Friday 2nd August 2019

A cross-party committee of MPs has called on the Department for Work and Pensions (DWP) to stop forcing carers to pay back overpaid Carer's Allowance.

Instead, debts should be dealt with on a case-by-case basis, starting with debts over £2,500 and taking into account culpability, the cost of recouping payments and the impact on the carer's life. Frank Field MP, Chair of the Select Committee said, ""Bullying carers is no way to recognise, much less support, the invaluable contribution they make to our society and the people they care for".

The select committee have been investigating the DWP's decision to recover the £150 million it overpaid in Carer's Allowance to over 80,000 carers.

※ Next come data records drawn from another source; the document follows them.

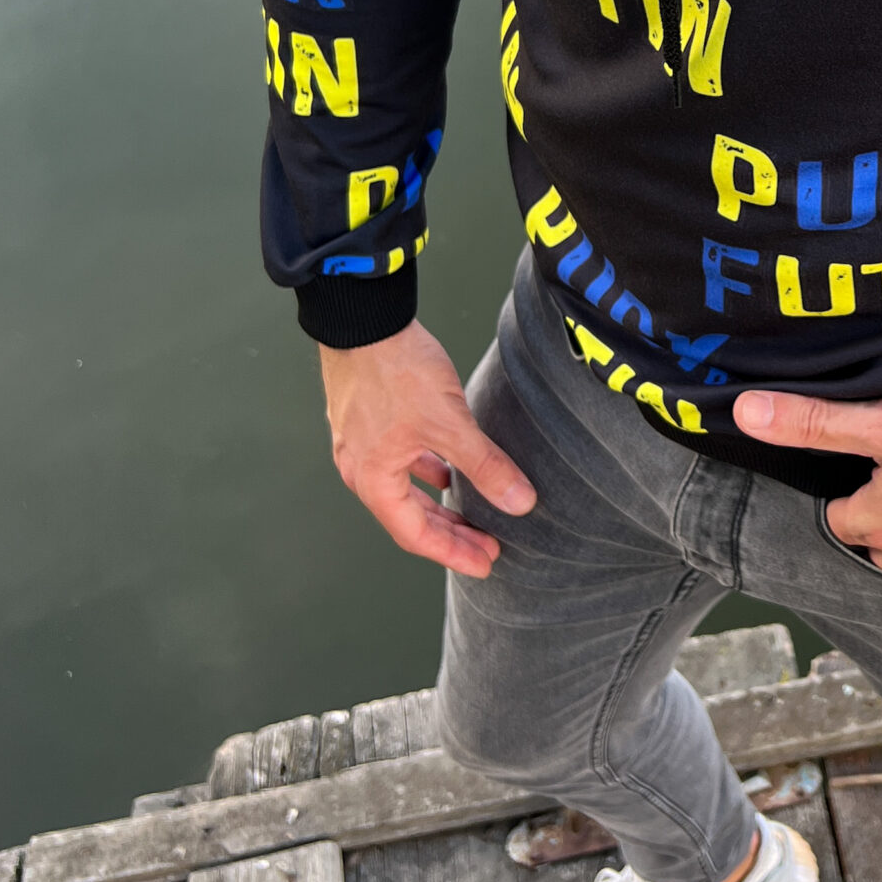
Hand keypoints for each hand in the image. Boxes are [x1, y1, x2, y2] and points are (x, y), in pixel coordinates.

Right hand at [318, 320, 534, 577]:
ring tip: (475, 514)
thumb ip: (485, 465)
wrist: (363, 317)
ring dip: (440, 504)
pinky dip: (428, 472)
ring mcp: (362, 443)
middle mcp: (361, 468)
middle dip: (450, 535)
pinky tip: (451, 469)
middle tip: (489, 547)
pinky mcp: (369, 419)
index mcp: (374, 480)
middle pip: (410, 517)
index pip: (416, 535)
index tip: (486, 564)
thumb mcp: (450, 423)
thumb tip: (520, 503)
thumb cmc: (397, 370)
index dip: (453, 553)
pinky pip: (402, 462)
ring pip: (406, 489)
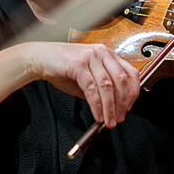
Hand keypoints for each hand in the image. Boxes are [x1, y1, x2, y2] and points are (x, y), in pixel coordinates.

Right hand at [23, 42, 139, 127]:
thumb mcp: (88, 76)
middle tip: (119, 117)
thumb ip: (101, 88)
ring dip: (110, 107)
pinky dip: (96, 105)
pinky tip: (97, 114)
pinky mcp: (79, 64)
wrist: (40, 58)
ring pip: (107, 86)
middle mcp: (102, 53)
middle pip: (121, 80)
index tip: (129, 107)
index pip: (130, 73)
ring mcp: (91, 57)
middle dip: (122, 103)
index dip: (133, 92)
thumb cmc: (62, 67)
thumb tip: (114, 106)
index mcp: (107, 54)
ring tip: (109, 121)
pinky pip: (92, 89)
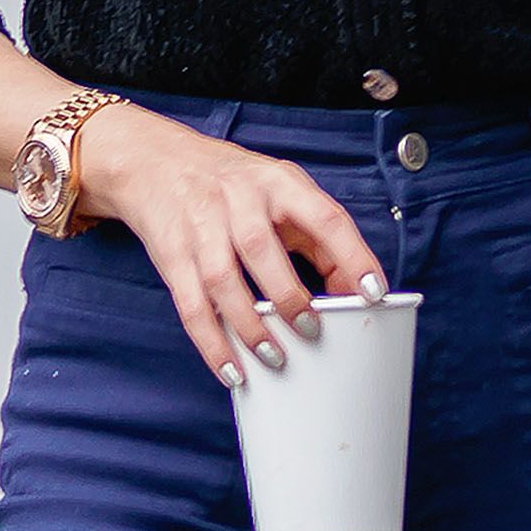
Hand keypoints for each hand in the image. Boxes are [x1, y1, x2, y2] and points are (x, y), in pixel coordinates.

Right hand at [72, 102, 387, 385]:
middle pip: (262, 249)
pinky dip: (212, 342)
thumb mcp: (281, 189)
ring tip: (276, 357)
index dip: (352, 255)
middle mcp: (239, 200)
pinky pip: (192, 306)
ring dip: (251, 326)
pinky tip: (231, 369)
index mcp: (279, 183)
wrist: (156, 162)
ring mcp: (201, 227)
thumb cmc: (235, 182)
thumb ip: (317, 233)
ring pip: (223, 282)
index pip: (324, 217)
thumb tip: (354, 287)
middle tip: (312, 330)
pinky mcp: (173, 255)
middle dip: (289, 296)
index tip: (373, 292)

The National Audit Office (NAO) had found that in most cases these overpayments were not as a result of fraud but rather innocent mistakes such as a carer not understanding how an increase in earnings might affect their carer's allowance. The NAO had also found that many of these overpayments could have been detected much earlier if sufficient staff and better processes had been put in place.

Some of the families Contact supports have been affected by this, and we are calling on the government to drop its pursuit of carers who have been overpaid mostly due to innocent mistakes and the department's own administration issues.

Una Summerson, Head of Policy at Contact, said: "Instead of pursuing carers for repayment, we urge the Department for Work and Pensions to increase the Carer's Allowance earnings threshold as well as providing clear information about how earnings can impact on this benefit

"We know that the majority of cases of overpayment are due to innocent mistakes such as a carer not understanding how an increase in their earnings might affect their Carer's Allowance, or is unaware that starting a full-time course of education meant they were no longer entitled.

"The government also needs to ensure that the information provided to carers is clearer and easier to understand and that it has sufficient staff and systems in place to identify overpayments at a much earlier point."